Mi informo su come raggiungere questa fantomatica stazione dei treni e mi viene farfugliato che dovrei prendere un bus, o la metro (sottoterra, interessante!), ma c’è sciopero (anche qua?) e non si trova neanche un taxi. Qualcuno mi ha consigliato di recitare delle preghiere.
Ma sono pazzi?
Mi appropinquo ad un capannello dove alcuni di questi disperati aspettano un mezzo pubblico, mi fanno tra la pena e lo schifo. Mi metto in attesa anch’io, ho tutta l’eternità davanti. Passano le ore…
C’è chi piange, c’è chi bestemmia (un po’ di conforto!), c’è chi urla al telefono che è in ritardo al lavoro, c’è chi si mette gambe in spalla e rinuncia. Qualcuno si lamenta che siamo nella fascia oraria protetta e un diamine di autobus dovrebbe passare prima o poi. E passano le ore…
Eternità o meno, mi rompo le corna anch’io e decido di prendere in mano la situazione. Come sapete non sono in grado di fare miracoli ma solo prodigi (sottigliezze). Mi paro davanti al traffico, apro le braccia, col mio imponente mantello nero, pronuncio qualche arcana formula e tutto il trambusto di macchine si ferma. Quelle in doppia fila si sollevano in aria facendo spazio nella carreggiata, sistemo i parcheggi, tiro su i cassonetti rovesciati, blocco i semafori, le moto e le orde di pedoni. All’orizzonte si vede apparire una chimera: un autobus di linea, vuoto. I disperati al capannello spalancano bocche e occhi, cadono in ginocchio e qualcuno farfuglia: “Grazie a’ ddio!”. Leggermente infastidito numero l’autobus con un bel 666 luccicante, insomma qualche piccola soddisfazione ogni tanto.

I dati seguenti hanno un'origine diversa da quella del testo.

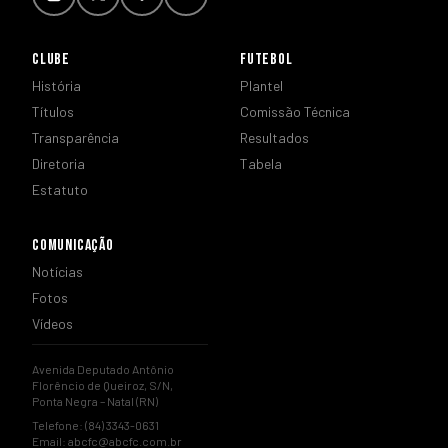
CLUBE
FUTEBOL
História
Plantel
Títulos
Comissão Técnica
Transparência
Resultados
Diretoria
Tabela
Estatuto
COMUNICAÇÃO
Notícias
Fotos
Vídeos
Avenida Deputado Antônio
Florêncio de Queiroz, S/N,
Ponta Negra – Natal (RN)
Telefone: (84) 3343-0631
Email:
abcfc@abcfc.com.br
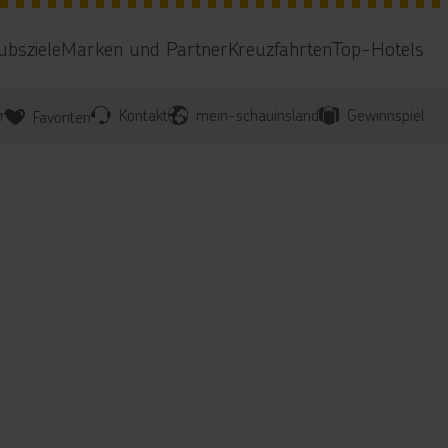
ubsziele
Marken und Partner
Kreuzfahrten
Top-Hotels
r
Kontakt
mein-schauinsland
Gewinnspiel
Favoriten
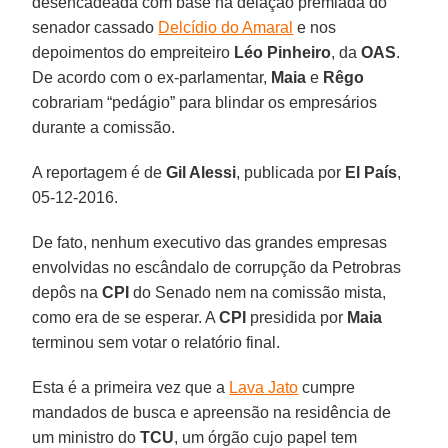
desencadeada com base na delação premiada do
senador cassado
Delcídio do Amaral
e nos
depoimentos do empreiteiro
Léo Pinheiro
, da
OAS
.
De acordo com o ex-parlamentar,
Maia
e
Rêgo
cobrariam “pedágio” para blindar os empresários
durante a comissão.
A reportagem é de
Gil Alessi
, publicada por
El País
,
05-12-2016.
De fato, nenhum executivo das grandes empresas
envolvidas no escândalo de corrupção da Petrobras
depôs na
CPI
do Senado nem na comissão mista,
como era de se esperar. A
CPI
presidida por
Maia
terminou sem votar o relatório final.
Esta é a primeira vez que a
Lava Jato
cumpre
mandados de busca e apreensão na residência de
um ministro do
TCU
, um órgão cujo papel tem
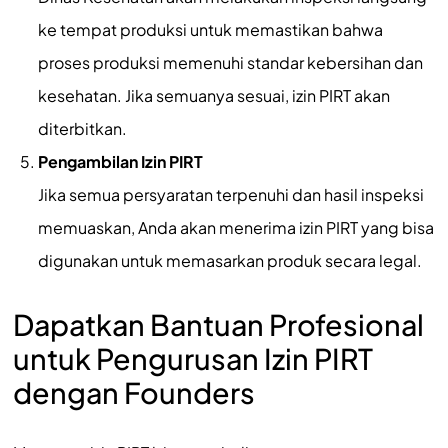
ke tempat produksi untuk memastikan bahwa
proses produksi memenuhi standar kebersihan dan
kesehatan. Jika semuanya sesuai, izin PIRT akan
diterbitkan.
Pengambilan Izin PIRT
Jika semua persyaratan terpenuhi dan hasil inspeksi
memuaskan, Anda akan menerima izin PIRT yang bisa
digunakan untuk memasarkan produk secara legal.
Dapatkan Bantuan Profesional
untuk Pengurusan Izin PIRT
dengan Founders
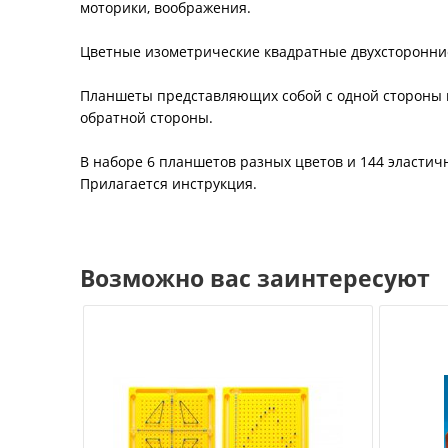
моторики, воображения.
Цветные изометрические квадратные двухсторонние 
Планшеты представляющих собой с одной стороны 
обратной стороны.
В наборе 6 планшетов разных цветов и 144 эластичн
Прилагается инструкция.
Возможно вас заинтересуют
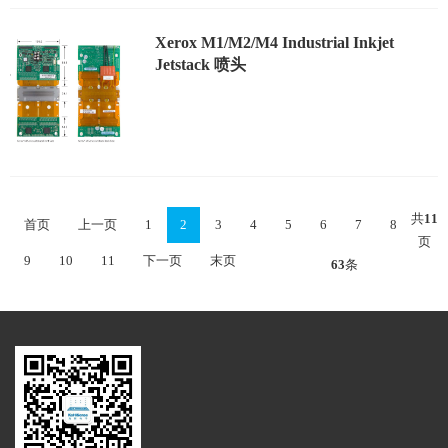
Xerox M1/M2/M4 Industrial Inkjet
Jetstack 喷头
共
11
首页
上一页
1
2
3
4
5
6
7
8
页
9
10
11
下一页
末页
63
条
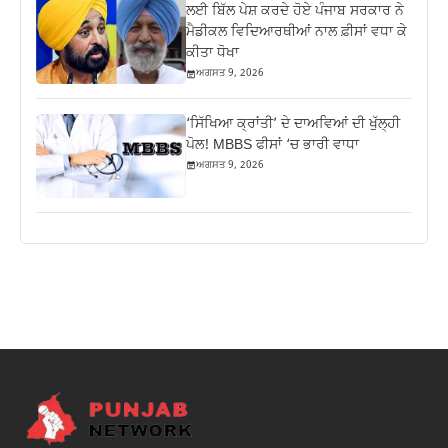
ਲਈ ਬਿੱਲ ਪੇਸ਼ ਕਰਦੇ ਹੋਏ ਪੰਜਾਬ ਸਰਕਾਰ ਨੇ
ਮੈਡੀਕਲ ਵਿਦਿਆਰਥੀਆਂ ਨਾਲ ਫ਼ੀਸਾਂ ਵਧਾ ਕੇ
ਕੀਤਾ ਧੋਖਾ
ਅਗਸਤ 9, 2026
‘ਸਿੱਖਿਆ ਕ੍ਰਾਂਤੀ’ ਦੇ ਦਾਅਵਿਆਂ ਦੀ ਖੁੱਲ੍ਹੀ
ਪੋਲ! MBBS ਫੀਸਾਂ ‘ਚ ਭਾਰੀ ਵਾਧਾ
ਅਗਸਤ 9, 2026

Il mezzo si ferma al capannello. I poveracci ciondolano ancora tra lo sbigottimento e la pura felicità:
“’ndo va ‘sto 666?”
“Ma è un autobus d’emergenza, nun esiste il 666”.

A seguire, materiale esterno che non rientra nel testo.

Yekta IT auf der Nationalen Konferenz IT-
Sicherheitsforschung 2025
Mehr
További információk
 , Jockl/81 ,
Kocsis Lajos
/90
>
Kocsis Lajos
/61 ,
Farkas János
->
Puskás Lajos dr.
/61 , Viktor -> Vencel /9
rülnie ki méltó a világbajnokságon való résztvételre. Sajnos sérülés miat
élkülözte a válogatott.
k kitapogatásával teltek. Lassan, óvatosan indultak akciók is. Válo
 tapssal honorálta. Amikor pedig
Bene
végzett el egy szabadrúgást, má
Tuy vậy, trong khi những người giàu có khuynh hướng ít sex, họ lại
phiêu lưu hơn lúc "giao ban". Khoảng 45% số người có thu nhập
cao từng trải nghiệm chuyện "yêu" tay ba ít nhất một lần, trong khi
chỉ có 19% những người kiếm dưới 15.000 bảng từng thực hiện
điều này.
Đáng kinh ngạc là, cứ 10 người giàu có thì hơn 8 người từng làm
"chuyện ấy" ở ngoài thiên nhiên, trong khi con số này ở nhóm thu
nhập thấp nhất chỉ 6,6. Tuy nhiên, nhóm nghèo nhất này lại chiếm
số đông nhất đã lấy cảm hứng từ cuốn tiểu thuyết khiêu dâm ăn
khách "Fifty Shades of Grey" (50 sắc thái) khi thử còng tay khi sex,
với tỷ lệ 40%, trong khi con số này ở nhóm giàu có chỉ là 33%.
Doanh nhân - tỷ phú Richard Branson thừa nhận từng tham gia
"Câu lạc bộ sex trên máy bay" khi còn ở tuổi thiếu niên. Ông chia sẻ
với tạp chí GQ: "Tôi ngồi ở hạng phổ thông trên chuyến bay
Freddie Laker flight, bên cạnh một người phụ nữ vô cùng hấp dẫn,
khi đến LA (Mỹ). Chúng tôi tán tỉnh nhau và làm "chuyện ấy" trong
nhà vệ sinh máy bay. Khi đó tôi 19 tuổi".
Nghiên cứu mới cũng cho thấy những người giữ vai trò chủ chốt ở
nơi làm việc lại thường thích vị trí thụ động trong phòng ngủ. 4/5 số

“L’avrà messo er Comune, pe lo sciopero”.
“Ma va a Termini?”.
Annuisco. Andiamo a Termini, è lì che devo prendere il treno. Faccio salire questi meschini, darò loro un passaggio e che non si dica che sono privo di magnanimità! E poi comunque devono indicarmi la strada. Un disgraziato, giustamente mi fa notare:
“Ma chi è er conducente?”.
Ed io con un inchino, rispondo:
“Sono io. Sir Diavolo!”
Lui si gratta il capo:
“Er Diavolo? A Roma? Ambè, mejo che gnente”.